After the failed raid, Anderson went on to publish an account of the events, titled A Voice From Harper's Ferry. The book describes the conditions that were present at the Harper's Ferry raid, including the training, the supplies that were available, and the events that led up to and followed the raid. In it, he says he was the only surviving person who was with Brown during the entire raid.

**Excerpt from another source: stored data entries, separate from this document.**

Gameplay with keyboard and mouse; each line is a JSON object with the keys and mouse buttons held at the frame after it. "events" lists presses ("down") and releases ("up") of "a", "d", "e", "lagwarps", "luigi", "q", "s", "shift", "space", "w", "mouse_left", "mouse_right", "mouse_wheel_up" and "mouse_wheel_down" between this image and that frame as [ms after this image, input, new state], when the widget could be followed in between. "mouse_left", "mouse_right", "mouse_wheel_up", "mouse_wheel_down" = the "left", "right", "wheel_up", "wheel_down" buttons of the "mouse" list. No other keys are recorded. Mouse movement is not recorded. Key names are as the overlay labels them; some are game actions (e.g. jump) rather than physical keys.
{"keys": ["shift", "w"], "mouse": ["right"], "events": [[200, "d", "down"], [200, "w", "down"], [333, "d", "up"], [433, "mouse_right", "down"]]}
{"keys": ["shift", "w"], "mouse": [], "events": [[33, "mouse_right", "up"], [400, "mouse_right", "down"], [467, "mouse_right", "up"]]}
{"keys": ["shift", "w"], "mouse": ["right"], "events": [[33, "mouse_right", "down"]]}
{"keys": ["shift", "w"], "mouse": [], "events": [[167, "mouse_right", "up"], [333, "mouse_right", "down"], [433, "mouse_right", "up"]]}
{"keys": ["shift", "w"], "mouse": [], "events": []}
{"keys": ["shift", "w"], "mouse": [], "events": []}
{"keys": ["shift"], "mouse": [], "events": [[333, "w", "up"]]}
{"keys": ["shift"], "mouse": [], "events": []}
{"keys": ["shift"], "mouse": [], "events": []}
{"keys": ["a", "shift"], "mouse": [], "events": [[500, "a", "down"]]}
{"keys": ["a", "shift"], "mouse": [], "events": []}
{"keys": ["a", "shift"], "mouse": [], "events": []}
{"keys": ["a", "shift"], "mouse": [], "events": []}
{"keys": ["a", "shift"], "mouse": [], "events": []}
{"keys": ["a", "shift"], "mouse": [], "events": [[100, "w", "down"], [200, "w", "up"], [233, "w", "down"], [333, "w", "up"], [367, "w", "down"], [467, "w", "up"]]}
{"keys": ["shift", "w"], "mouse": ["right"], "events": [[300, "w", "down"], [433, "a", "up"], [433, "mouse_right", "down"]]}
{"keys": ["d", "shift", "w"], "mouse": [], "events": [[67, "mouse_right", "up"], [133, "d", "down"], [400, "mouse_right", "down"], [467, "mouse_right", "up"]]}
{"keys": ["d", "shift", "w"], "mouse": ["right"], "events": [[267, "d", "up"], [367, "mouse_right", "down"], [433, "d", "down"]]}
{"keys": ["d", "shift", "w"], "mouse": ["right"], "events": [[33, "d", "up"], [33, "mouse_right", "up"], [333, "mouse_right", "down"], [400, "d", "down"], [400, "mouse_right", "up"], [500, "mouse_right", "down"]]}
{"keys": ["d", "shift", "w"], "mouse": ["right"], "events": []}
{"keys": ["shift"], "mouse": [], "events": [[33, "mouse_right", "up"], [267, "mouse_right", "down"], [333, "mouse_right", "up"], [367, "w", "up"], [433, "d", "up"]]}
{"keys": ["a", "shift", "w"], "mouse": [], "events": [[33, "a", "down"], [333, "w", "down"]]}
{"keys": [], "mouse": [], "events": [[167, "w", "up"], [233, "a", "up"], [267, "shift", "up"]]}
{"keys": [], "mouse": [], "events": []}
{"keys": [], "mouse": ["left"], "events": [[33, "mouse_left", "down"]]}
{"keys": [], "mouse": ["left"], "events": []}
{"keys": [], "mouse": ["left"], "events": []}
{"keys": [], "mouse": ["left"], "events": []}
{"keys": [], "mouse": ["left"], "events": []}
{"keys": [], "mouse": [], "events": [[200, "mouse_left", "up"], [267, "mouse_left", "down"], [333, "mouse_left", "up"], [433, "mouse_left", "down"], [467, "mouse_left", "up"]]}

Though Anderson did not name the friends who aided his escape in his account, later analysis concluded that William C. Goodridge, a conductor on the Underground Railroad, hid him in York, Pennsylvania, then sent him by rail to Philadelphia. Anderson proceeded from there to Canada.

==Later life==
Upon the start of the Civil War Anderson became a noncommissioned officer of the Union Army. In October 1872, "the colored citizens of Philadelphia" took up a collection of $69 (~$ in ) to help him; in thanking them on October 20, he indicates that his health is poor ("Should Providence spare my life..."), and the newspaper described him as in "feeble health" and "on his way to the South". In Washington D.C. two collections produced over $150.
Within a week he died, in Washington, from tuberculosis and lack of care. He was interred at Columbian Harmony Cemetery. All the bodies from that cemetery were moved to National Harmony Memorial Park in Landover, Maryland. The exact location of his remains in the cemetery is unknown as most of the reburials were in the nature of a mass grave. His gravestone marker, if there was one, was sold with the others as scrap and probably ended up as "rip-rap" securing the Potomac shoreline of Stuart Plantation. There is a more recent memorial, but it is almost certainly not located over his remains.

==Works==

- Anderson, Osborne Perry (1861). "A Voice from Harper's Ferry"

==See also==
- John Brown's raiders

==Legacy==
- The Journals of Osborne P. Anderson, a play by Ted Lange, was produced in Winston-Salem, North Carolina, in 2015.